Procurando "franklinbaldo": um autorretrato distribuído

· 2min de leitura · ranking Hrönir #16/37

Eu fiz um exercício meio constrangedor outro dia: digitei meu próprio handle, franklinbaldo, num buscador, e fui clicando em tudo. Não para conferir reputação — para entender que tipo de pessoa um estranho montaria, juntando os cacos.

Não há uma persona. Há um arquipélago.

Em ordem mais ou menos de cliques, no topo da página: este site mesmo, franklinbaldo.github.io, Astro, bilíngue, posts sobre agentes e literatura — o hub. Depois github.com/franklinbaldo, 64 repositórios, do causaganha ao cobogo (escrevi sobre o tour completo). suno.com/@franklinbaldo com 92 músicas, Borges encontrando o sertão (abri o caderno aqui). manifold.markets/FranklinBaldo, streak de 495 dias, o eu apostador (495 dias relendo as obsessões).

Mais para baixo na página: observablehq.com/@franklinbaldo, cadernos com visualizações. Um Google Scholar pequeno mas existente. O repositório institucional da UNIR com trabalhos arquivados como Baldo, Franklin Silveira, o eu universitário. E Baldo e Queiroz Advocacia, escritório em Porto Velho, civil e processo civil, o eu advogado. X/Twitter aparece linkado, mas atrás do paywall de visualização. ORCID, ligado ao GitHub, fecha a lista.

Junte tudo e o que se vê é um sujeito que, faltando combinação melhor, eu chamaria de advogado-engenheiro-de-prompts com vício em Borges.

Prova-de-existência do arquipélago, uma amostra por ilha:

franklinbaldo/causaganha
A ilha técnica — o repo que mais consome minha cabeça.
A ilha apostadora — autoetnografia descarada.
A ilha musical — Borges em dark ambient.

O GitHub mostra que eu sei trabalhar com agentes e bases públicas, mas não dá pista de que eu escrevo música. O Suno escapa do advogado. O escritório em Porto Velho não sabe do Lean 4. E o Google Scholar — bom, o Google Scholar parece pertencer a outra pessoa que por acaso usa o meu nome.
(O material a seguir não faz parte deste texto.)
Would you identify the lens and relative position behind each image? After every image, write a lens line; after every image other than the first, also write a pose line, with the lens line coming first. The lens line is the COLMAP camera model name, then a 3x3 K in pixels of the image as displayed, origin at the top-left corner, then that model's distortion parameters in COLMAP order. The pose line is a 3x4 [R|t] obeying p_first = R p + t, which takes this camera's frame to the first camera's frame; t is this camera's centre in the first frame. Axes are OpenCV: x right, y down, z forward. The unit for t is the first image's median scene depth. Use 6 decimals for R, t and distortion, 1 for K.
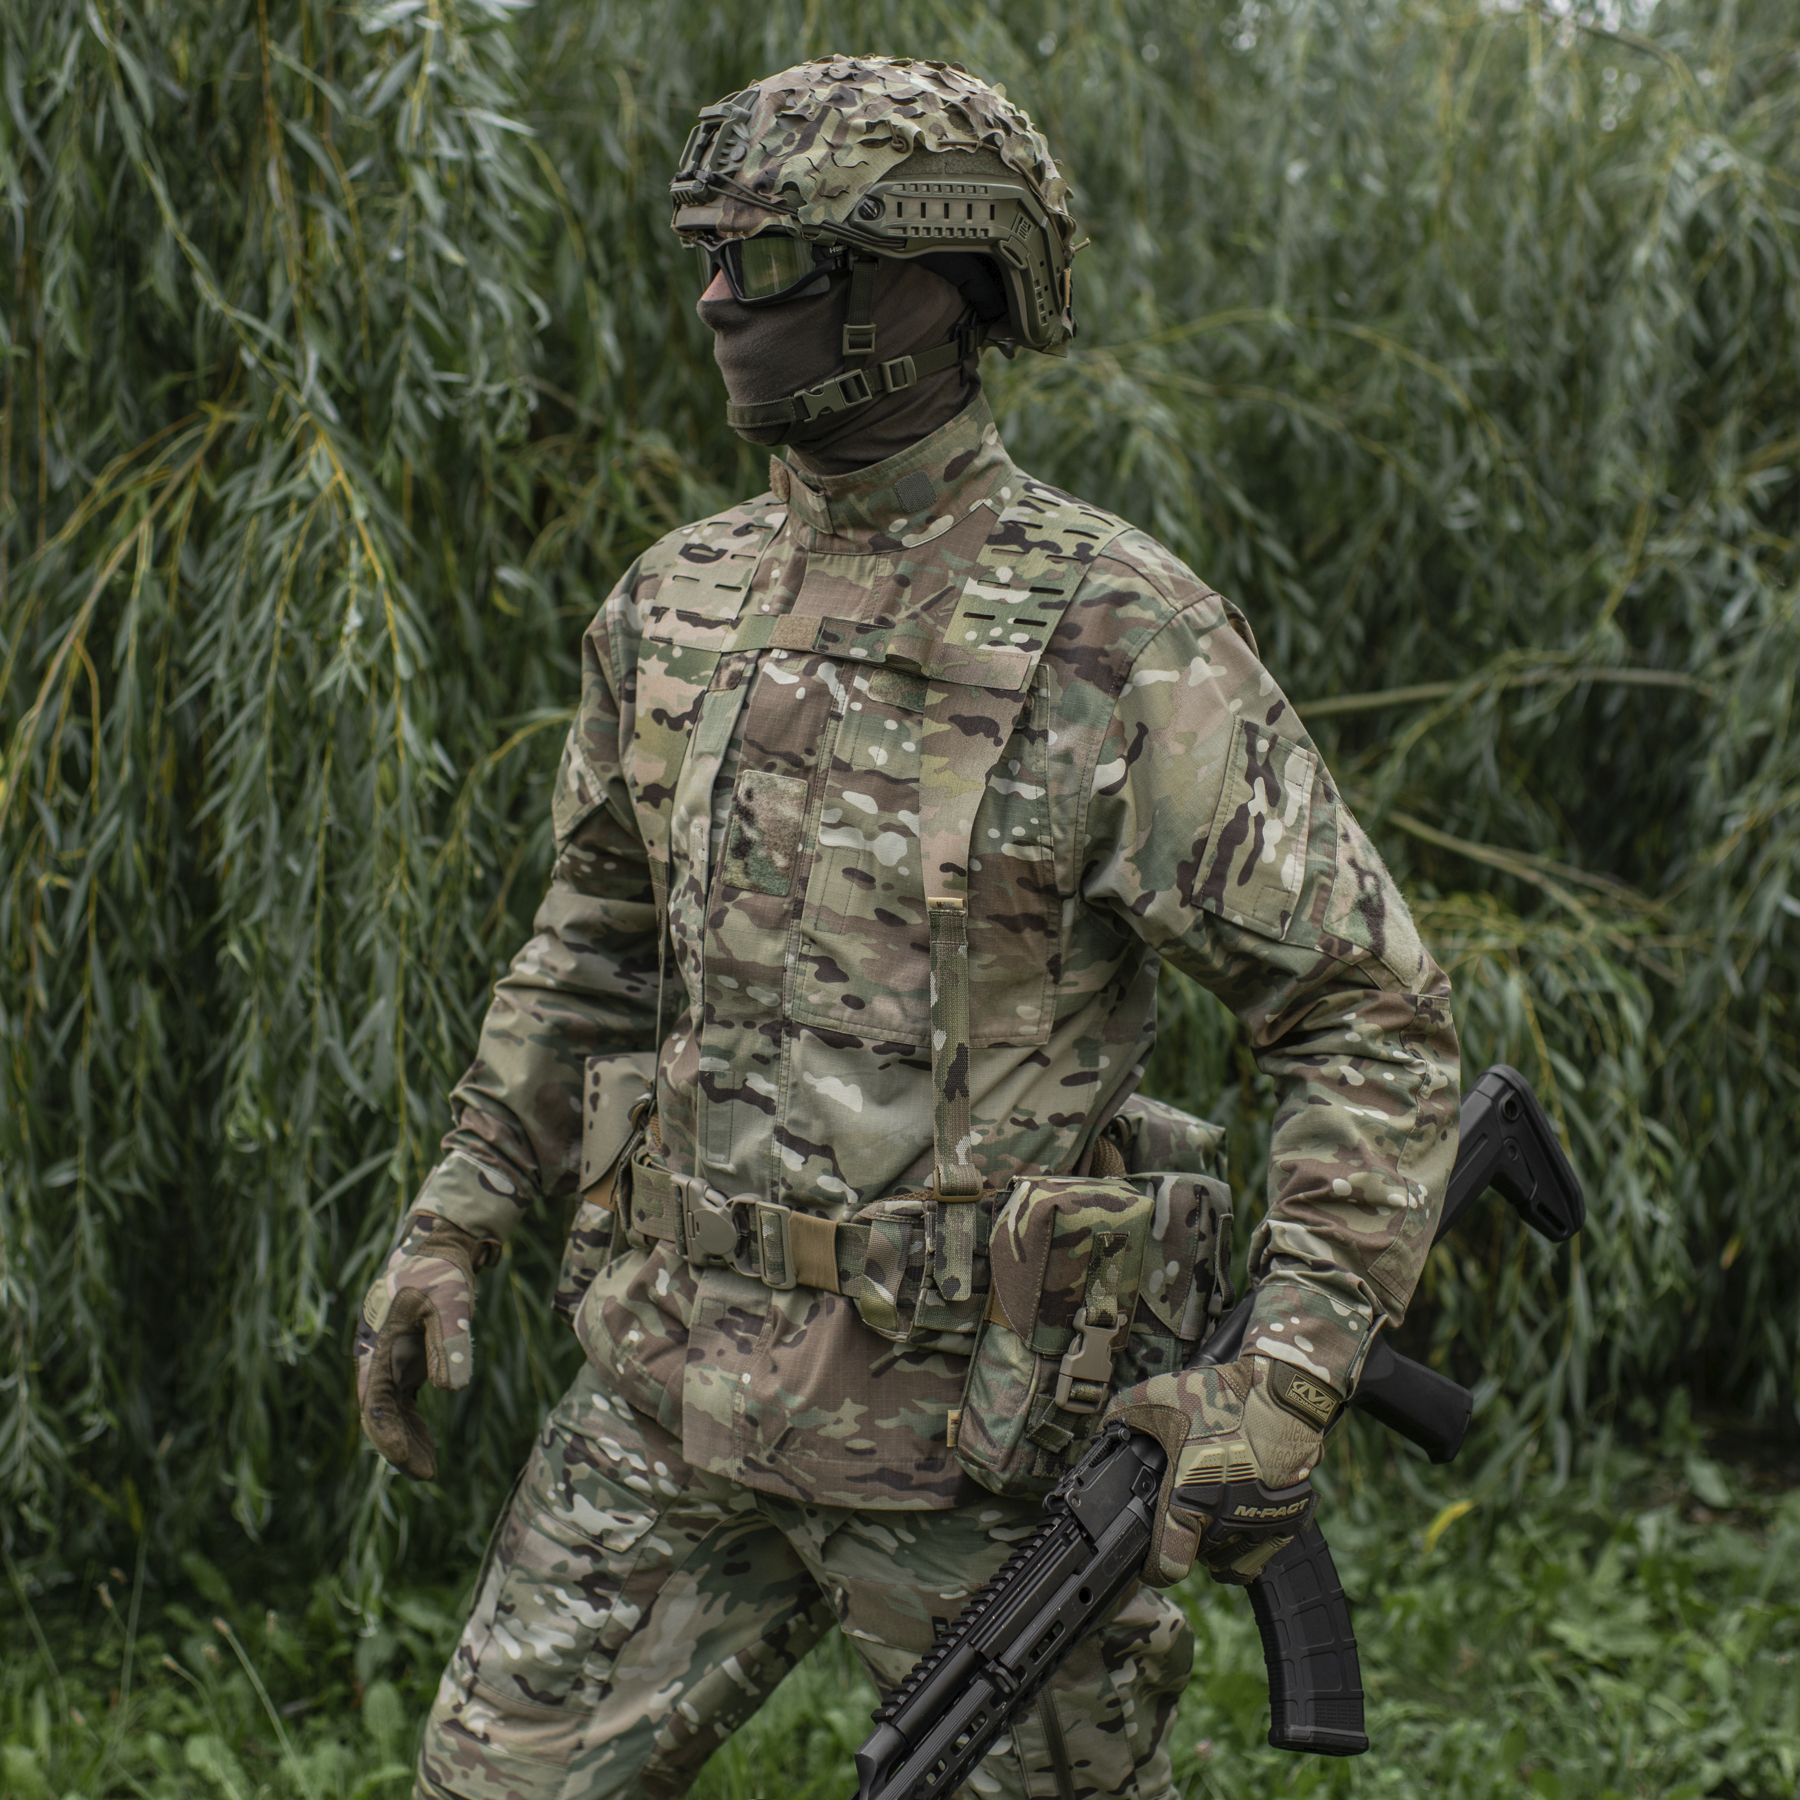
lens RADIAL K [[3038.9, 0, 896.8], [0, 3038.9, 900.7], [0, 0, 1]] dist [-0.039404, 0.204948]
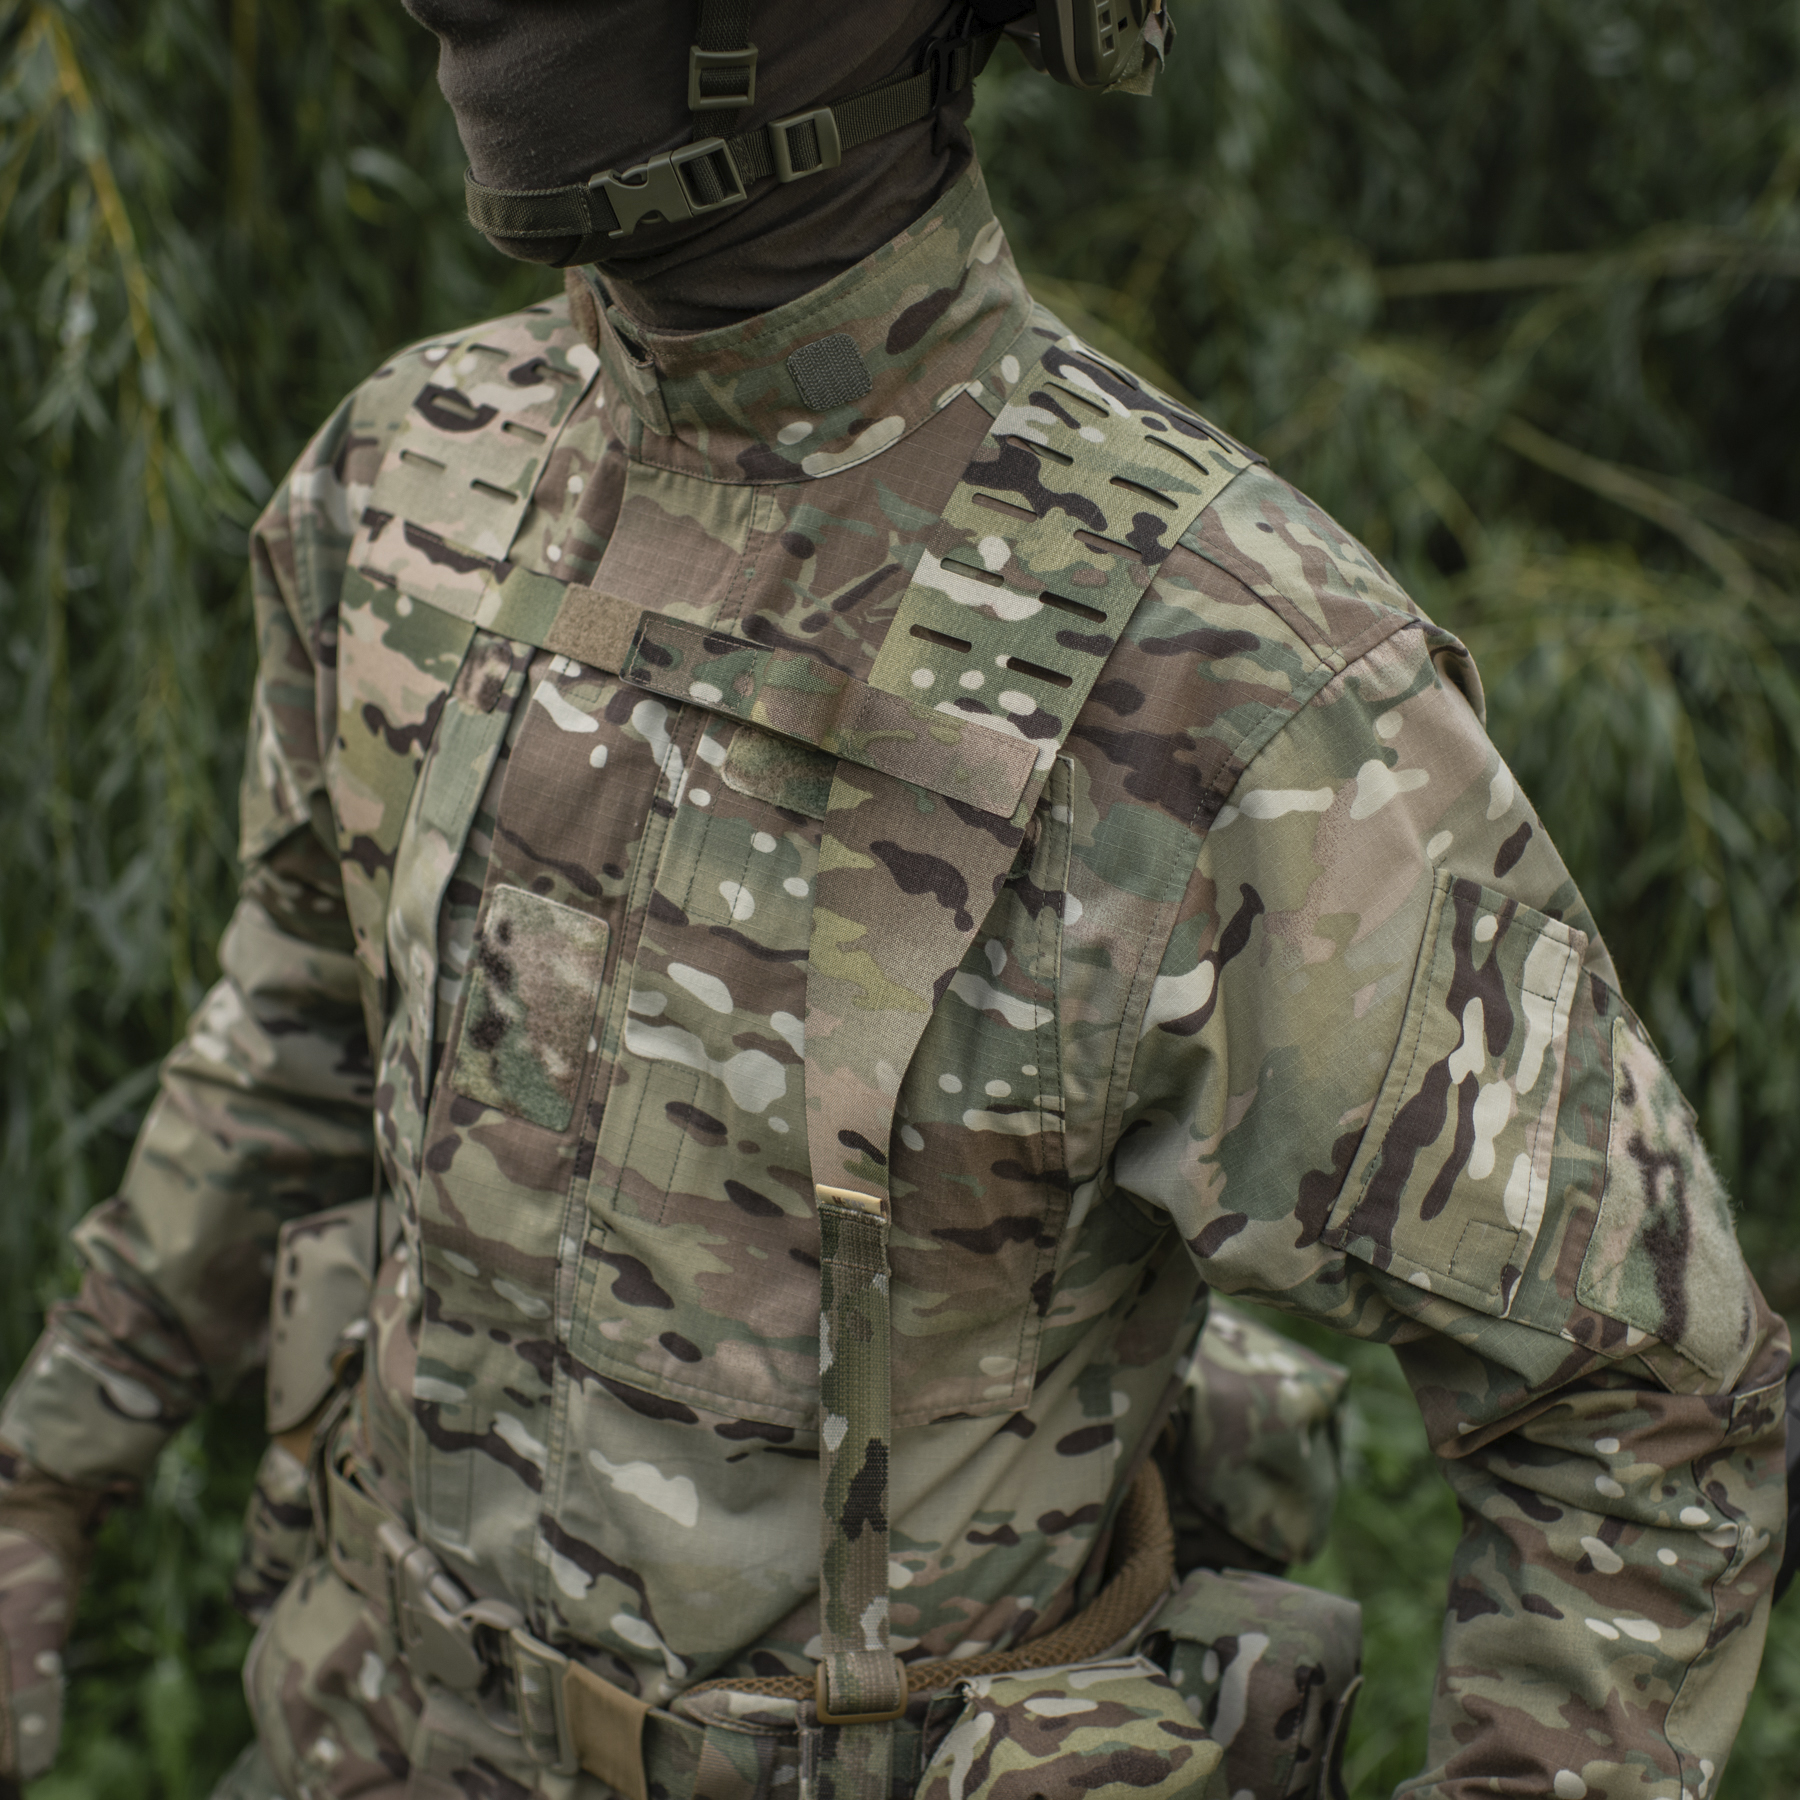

Mais interessante ainda é o que não aparece. Não tem LinkedIn — uma das vantagens de ser servidor público é não precisar fingir que precisa. Não tem perfil ativo no Substack nem no Medium, embora eu tenha rascunhado conta nos dois e abandonado em uma semana. Não tem YouTube com voz minha, e eu não sinto falta. Não tem Discord público, mas existem três privados em que eu falo mais do que aqui. Cada plataforma onde eu não estou também é autorretrato — talvez mais preciso do que as plataformas onde eu fiquei.

Handle único é um presente. Eu uso franklinbaldo em quase tudo há muito tempo, e isso me dá custo de migração baixo e identidade rastreável sem confusão homônima. Por outro lado, custo de privacidade alto: qualquer um me junta inteiro com um clique. O autorretrato distribuído é mais honesto do que o LinkedIn justamente porque ninguém escolheu a curadoria final. A curadoria é o tempo — e o tempo edita pior do que o autor.

O arquipélago é meu, mas as pontes ficam abertas.